Dante ainda não tinha assimilado completamente a ideia de que, após recuperar Pierre e Nero, estariam agora no limiar de uma guerra contra o Rei do Oeste. Mas o chamado veio. Um segundo pedido de socorro, que Nekop recebeu um dia depois de deixarem o Mundo Espelhado.
— Ele quer vê-lo pessoalmente — disse o anão, sério.
E agora, Dante esperava. Olhava para o horizonte quando o navio surgiu, cortando as águas como uma lâmina sem pressa. Não era feito de madeira, nem mesmo de alguma liga comum. Era completamente forjado em ferro. Sem adornos, sem esculturas. O casco era grosso e largo, maior que o próprio Nokia em extensão, embora alguns metros mais baixo em altura. O detalhe mais estranho? Nenhum mastro. Nenhuma vela. Nenhuma corda. Apenas uma cabine branca erguida no topo, com janelas nos flancos e laterais lisas, sem aberturas visíveis para canhões.
Quanto mais se aproximava, mais Dante sentia como se aquele navio não pertencesse à mesma era.

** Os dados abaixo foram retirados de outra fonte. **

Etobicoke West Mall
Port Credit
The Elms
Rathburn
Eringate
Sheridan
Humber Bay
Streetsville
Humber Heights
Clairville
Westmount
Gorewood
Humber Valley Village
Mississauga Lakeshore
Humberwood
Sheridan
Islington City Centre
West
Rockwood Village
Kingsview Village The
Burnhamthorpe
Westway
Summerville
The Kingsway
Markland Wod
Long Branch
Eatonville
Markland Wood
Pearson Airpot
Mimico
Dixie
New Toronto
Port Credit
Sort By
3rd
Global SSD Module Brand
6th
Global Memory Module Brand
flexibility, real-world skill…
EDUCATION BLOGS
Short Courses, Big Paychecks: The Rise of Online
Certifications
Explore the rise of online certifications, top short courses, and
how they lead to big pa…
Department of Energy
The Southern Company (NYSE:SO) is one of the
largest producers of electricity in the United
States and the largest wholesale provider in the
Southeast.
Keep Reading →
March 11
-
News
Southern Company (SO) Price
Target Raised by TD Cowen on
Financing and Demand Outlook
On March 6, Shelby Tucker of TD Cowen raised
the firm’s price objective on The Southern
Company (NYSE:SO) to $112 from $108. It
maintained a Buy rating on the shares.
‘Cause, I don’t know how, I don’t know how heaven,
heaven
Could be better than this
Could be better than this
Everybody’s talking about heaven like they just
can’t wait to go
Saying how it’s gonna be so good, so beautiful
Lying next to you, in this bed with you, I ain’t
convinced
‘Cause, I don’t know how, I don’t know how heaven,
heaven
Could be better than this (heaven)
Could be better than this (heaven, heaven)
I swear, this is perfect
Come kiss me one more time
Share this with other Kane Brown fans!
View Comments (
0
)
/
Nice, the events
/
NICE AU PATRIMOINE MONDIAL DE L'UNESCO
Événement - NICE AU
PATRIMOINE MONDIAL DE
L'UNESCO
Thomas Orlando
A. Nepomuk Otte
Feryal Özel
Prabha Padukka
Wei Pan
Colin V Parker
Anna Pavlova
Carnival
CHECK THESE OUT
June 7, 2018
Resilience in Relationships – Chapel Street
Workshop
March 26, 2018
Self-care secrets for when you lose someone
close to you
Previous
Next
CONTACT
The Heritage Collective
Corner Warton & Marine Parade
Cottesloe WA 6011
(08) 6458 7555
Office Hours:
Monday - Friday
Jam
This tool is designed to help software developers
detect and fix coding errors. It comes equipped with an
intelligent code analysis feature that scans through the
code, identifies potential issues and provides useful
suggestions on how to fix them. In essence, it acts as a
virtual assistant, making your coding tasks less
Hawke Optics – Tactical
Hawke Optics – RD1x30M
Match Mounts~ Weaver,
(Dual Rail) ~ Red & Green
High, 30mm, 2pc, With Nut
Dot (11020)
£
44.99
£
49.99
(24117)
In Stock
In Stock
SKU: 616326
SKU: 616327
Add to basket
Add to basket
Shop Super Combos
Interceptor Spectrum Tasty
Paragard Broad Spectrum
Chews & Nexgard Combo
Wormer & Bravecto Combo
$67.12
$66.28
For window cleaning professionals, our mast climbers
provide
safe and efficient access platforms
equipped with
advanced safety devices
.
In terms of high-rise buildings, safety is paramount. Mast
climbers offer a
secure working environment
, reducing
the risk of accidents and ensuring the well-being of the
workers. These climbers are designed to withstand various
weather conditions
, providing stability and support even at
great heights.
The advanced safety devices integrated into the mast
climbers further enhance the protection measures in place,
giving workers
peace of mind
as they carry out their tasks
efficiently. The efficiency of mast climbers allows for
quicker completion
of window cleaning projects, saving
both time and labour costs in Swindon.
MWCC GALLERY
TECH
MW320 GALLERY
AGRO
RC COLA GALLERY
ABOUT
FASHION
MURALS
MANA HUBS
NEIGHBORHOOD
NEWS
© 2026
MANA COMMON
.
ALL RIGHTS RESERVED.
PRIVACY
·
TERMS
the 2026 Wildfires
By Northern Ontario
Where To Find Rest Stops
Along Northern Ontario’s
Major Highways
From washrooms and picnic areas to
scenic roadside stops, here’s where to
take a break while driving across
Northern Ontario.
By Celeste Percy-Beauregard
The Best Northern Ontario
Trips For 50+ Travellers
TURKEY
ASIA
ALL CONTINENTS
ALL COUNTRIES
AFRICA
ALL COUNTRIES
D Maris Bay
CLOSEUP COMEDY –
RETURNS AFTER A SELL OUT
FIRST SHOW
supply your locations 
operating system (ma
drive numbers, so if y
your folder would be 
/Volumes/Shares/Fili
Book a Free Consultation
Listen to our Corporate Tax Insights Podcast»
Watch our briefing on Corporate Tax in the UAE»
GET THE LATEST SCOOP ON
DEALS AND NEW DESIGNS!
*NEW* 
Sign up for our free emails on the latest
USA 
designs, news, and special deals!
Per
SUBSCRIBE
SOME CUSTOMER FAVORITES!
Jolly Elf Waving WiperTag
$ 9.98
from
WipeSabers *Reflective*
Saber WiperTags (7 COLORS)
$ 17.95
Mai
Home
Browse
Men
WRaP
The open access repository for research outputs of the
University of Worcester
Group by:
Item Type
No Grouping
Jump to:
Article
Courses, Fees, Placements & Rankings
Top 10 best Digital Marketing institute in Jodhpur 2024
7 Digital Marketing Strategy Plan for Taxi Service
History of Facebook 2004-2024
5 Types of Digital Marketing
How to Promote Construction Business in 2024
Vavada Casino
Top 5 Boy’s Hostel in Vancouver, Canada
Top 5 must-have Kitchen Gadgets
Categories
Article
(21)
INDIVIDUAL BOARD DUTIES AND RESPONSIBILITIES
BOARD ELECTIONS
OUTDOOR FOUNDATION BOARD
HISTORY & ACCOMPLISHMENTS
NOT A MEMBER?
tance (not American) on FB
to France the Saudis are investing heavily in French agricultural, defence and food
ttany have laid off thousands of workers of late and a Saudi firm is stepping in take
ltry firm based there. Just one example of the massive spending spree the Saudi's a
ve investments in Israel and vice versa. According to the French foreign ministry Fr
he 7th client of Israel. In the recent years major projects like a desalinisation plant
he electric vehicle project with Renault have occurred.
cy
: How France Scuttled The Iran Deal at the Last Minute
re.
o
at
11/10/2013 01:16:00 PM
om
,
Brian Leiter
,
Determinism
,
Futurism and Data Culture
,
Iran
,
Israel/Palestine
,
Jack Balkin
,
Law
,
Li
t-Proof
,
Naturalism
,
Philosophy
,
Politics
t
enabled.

Ele era silencioso. Estranho. Como se não deslocasse água, mas flutuasse acima dela.
Quando a embarcação fez uma curva suave, os dois homens se viram com clareza pela primeira vez.
Do outro lado, na proa do navio de ferro, estava um homem grande, robusto, cabelos brancos cortados rente, uma expressão permanentemente azeda — como alguém que chupara um limão vencido. E no entanto, por mais que Dante quisesse ignorar, havia semelhanças. Não apenas na postura firme ou na presença imponente. Havia algo no rosto, nas feições rígidas e nos olhos que analisavam tudo, como se nada escapasse ao olhar.
— Por que você parece meu filho mais novo? — disse Duncan, quebrando o silêncio com a voz grave. — De qualquer forma, qualquer resposta que me der vai ser esquisita. Então, por favor, não responda. Não vim aqui pra isso.
Dante sorriu de canto.
— Se sou parecido com seu filho, então ele deve ser bonito.
Avançou com a mão estendida. Duncan a apertou com firmeza, sem hesitação.
— Parece que temos negócios pendentes. E prefiro resolvê-los sem pedras voando ou bastões quebrando cabeças.
Dante assentiu, mas seus olhos escaparam por um instante, observando novamente o colosso de ferro atrás do homem.
— Tudo bem… mas só se você me contar como fez essa aberração de ferro flutuar.
— Só se você me contar como conseguiu recuperar o Nokia. Temos um trato?
As mãos se soltaram ao mesmo tempo, com um respeito silencioso entre os dois.
— Não foi tão difícil quanto parece — disse Dante, com um leve desdém. — Tive que assaltar alguns portos, derrubar umas embarcações. Três delas, inclusive… eram suas, sabia?
Duncan assentiu devagar, sem demonstrar ressentimento.
— Fiquei sabendo. Mas também soube que esses navios estavam atacando comerciantes nas Rotas D’água. Fez o que precisava. Bem — ele olhou ao redor, analisando o convés do Nokia. — E então? Onde podemos conversar?